深淵の旅路 第1章 深淵との契約
シオンは自分の決断を悔いる暇もなく、深淵の道に足を踏み出した。目の前には黒い霧に包まれた一本道が続いており、空気は湿っていて冷たい。足元の石畳からは奇妙な光が放たれ、微かに道筋を示している。だが、その先には何も見えない。ただ広がるのは暗闇――そして底知れぬ恐怖だった。
「この先に何があるんだ……?」
彼は振り返ろうとしたが、そこには既に先ほどの白いローブの女性も、元いた場所も消えていた。
一歩進むたびに、周囲の空気が変化していく。耳鳴りのような音が遠くから聞こえ、背筋に冷たい感覚が走る。次第に霧が薄れ、目の前に広がる風景が浮かび上がった。
それは一面に広がる瓦礫の荒野だった。砕けた石像や崩れた塔が無造作に転がり、足元には焦げた土が広がっている。どこか遠くから、かすかに悲鳴のような音が聞こえた。
「これは……?」
突然、彼の背後に影が現れた。振り返ると、それは一匹の巨大な魔物だった。異様に長い腕と鋭い牙を持つその姿は、人間の理性を削ぎ落とすほどのおぞましさを帯びていた。
「う、嘘だろ……!」
魔物は低く唸り声を上げ、じりじりとシオンに迫る。その瞳はギラギラと赤く光り、彼を狙っているのは明らかだった。
「待て!どうすればいいんだ!」
シオンは叫んだが、応える者はいない。逃げるべきだと頭では理解していたが、足が震えて動かない。
魔物が一気に間合いを詰め、鋭い爪を振り上げた瞬間、彼の体が勝手に動いた。
――いや、それは彼自身の意志ではなかった。
「契約は成立しました。さあ、力を解放しなさい。」
再び耳元であの女性の声が響いた。次の瞬間、シオンの胸の奥から熱い何かが溢れ出した。
「うわぁぁぁ!」
彼の手が自らの意思とは無関係に動き、暗黒の光が魔物に向かって放たれた。それは空間そのものを引き裂くような力であり、魔物を包み込んで瞬時に消し去った。
「……これが、深淵の力なのか?」
シオンは手を見下ろした。そこには微かな黒い紋様が浮かび上がっており、脈動するように光っている。
「そう、あなたは今、深淵と契約を結びました。この力を使えば、あなたはどんな敵にも立ち向かえるでしょう。ただし……」
声の主は再び現れた。今度は目の前に立ち、冷たい瞳でシオンを見つめている。
「この力を使うたび、あなたの大切な記憶が一つずつ消えていきます。」
「……記憶?」
「そう。過去のあなたの人生、家族、友人、夢。すべてが少しずつ、深淵に飲まれていくのです。」
その言葉に、シオンは愕然とした。だが、先ほどの魔物の恐怖を思い返せば、この力なしでは生き残れないことも理解していた。

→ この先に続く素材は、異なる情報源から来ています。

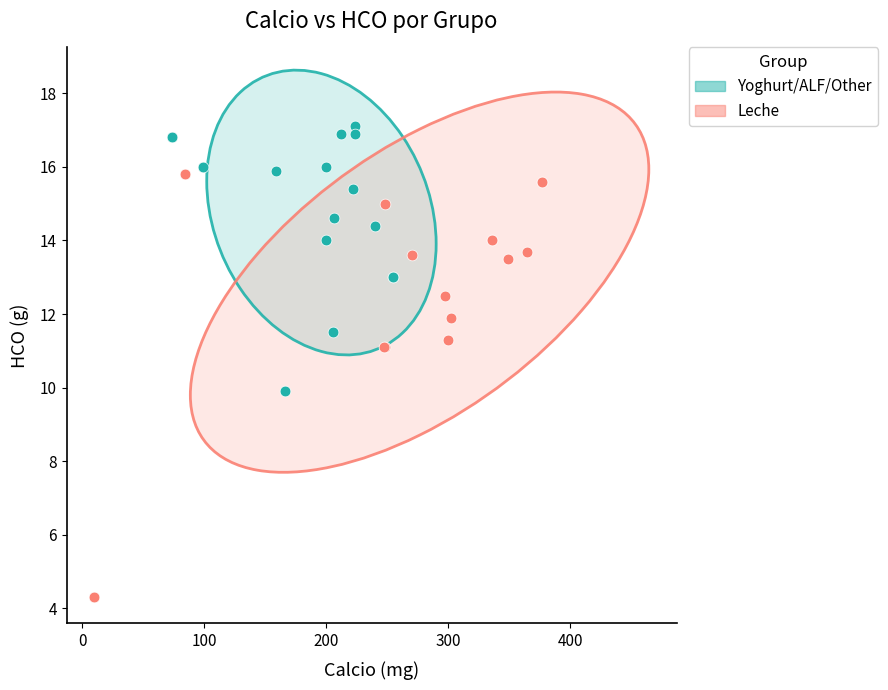

Which series has the largest Y range (max minus min)?

Leche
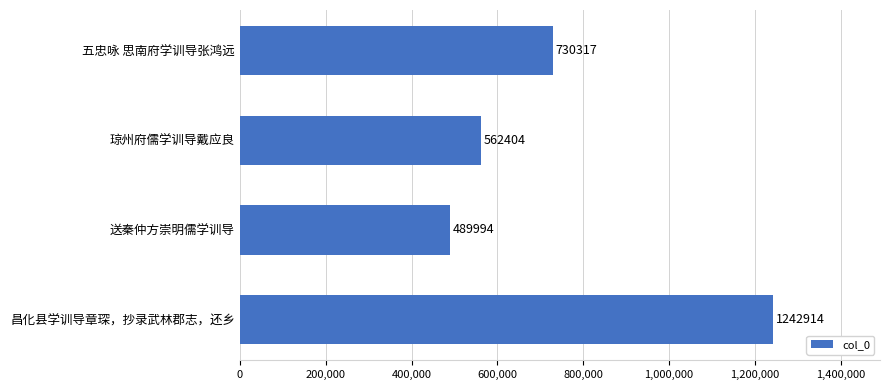

How many bars are there in total?

4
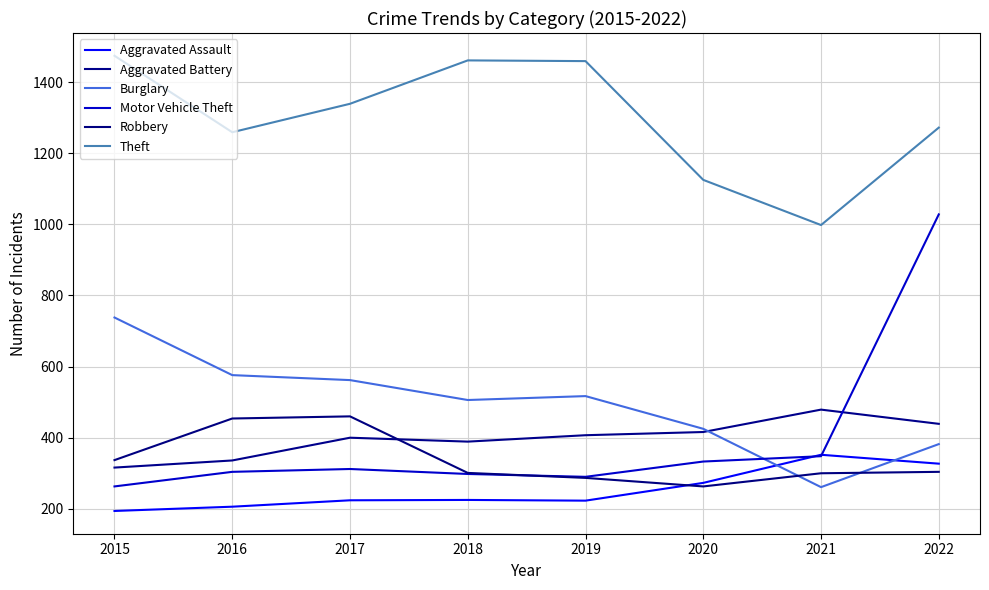

What is the value of the Motor Vehicle Theft point at the 1st from the left?

263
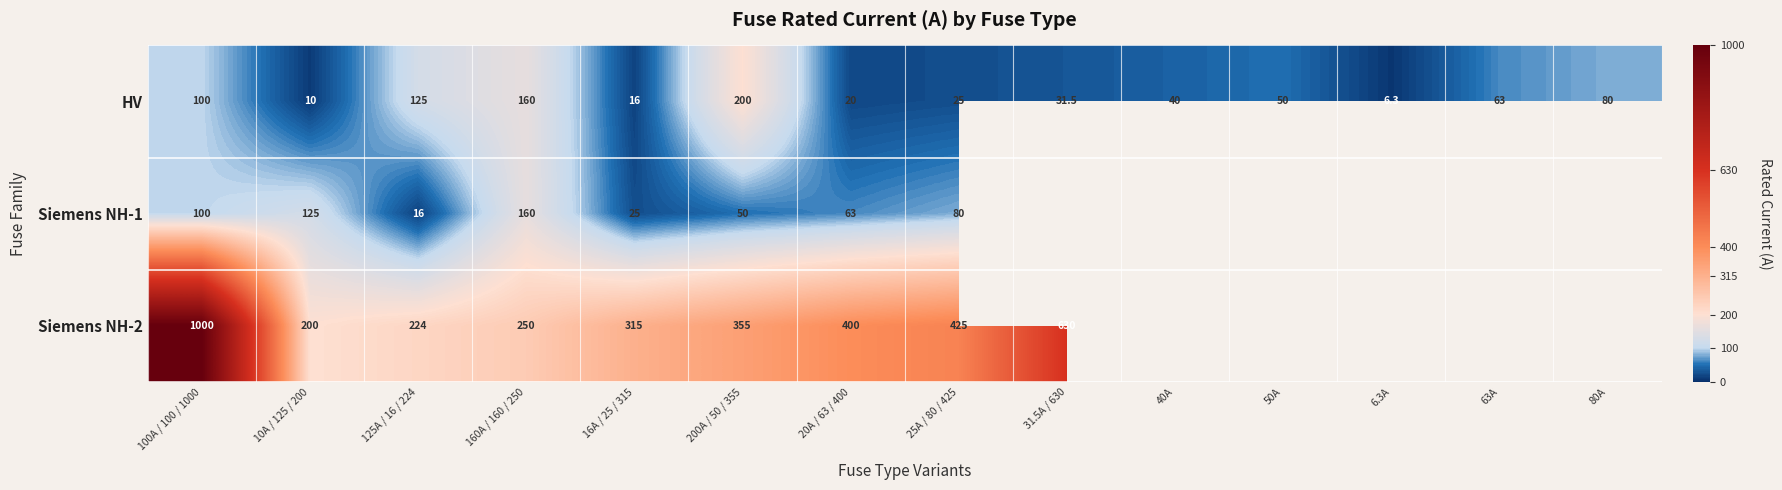

True or false: Siemens NH-2 has a value of 400.0 at 20A / 63 / 400.

True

「どうすればいいんだ……。こんな世界で、力を使わずに生き残るなんて無理だろう!」
女性は微笑んだ。それはどこか悲しげな笑みだった。
「その通り。だからこそ、あなたには選ぶ権利がある。自分自身を犠牲にしてでも、進み続けるか。それとも、立ち止まるか。」
シオンは拳を握りしめた。目の前の荒野に立ち尽くしながら、彼は呟いた。
「俺は……進むしかない。」
女性は静かに頷くと、霧のように消え去った。その場に残されたのは、力を得たものの代償に怯える一人の男だった。
シオンは荒野を進み続けた。道中で遭遇する小さな魔物たちを、その新たな力で次々に退ける。しかし、そのたびに頭の中にぼんやりとした違和感が生じていた。
――あれ?俺には……家族がいたよな?
しかし、どんなに思い出そうとしても、母の顔も、父の声も浮かばない。記憶が失われていることに気づき、シオンは胸を押さえた。
「本当に、全部消えてしまうのか……?」
彼の旅路はまだ始まったばかりだった。だが、深淵の力を手に入れたことで、既に大きな犠牲が払われていたのである。
やがて彼の前に、小さな影が現れる。それは一人の少女だった――シオンの運命を大きく変える出会いだった。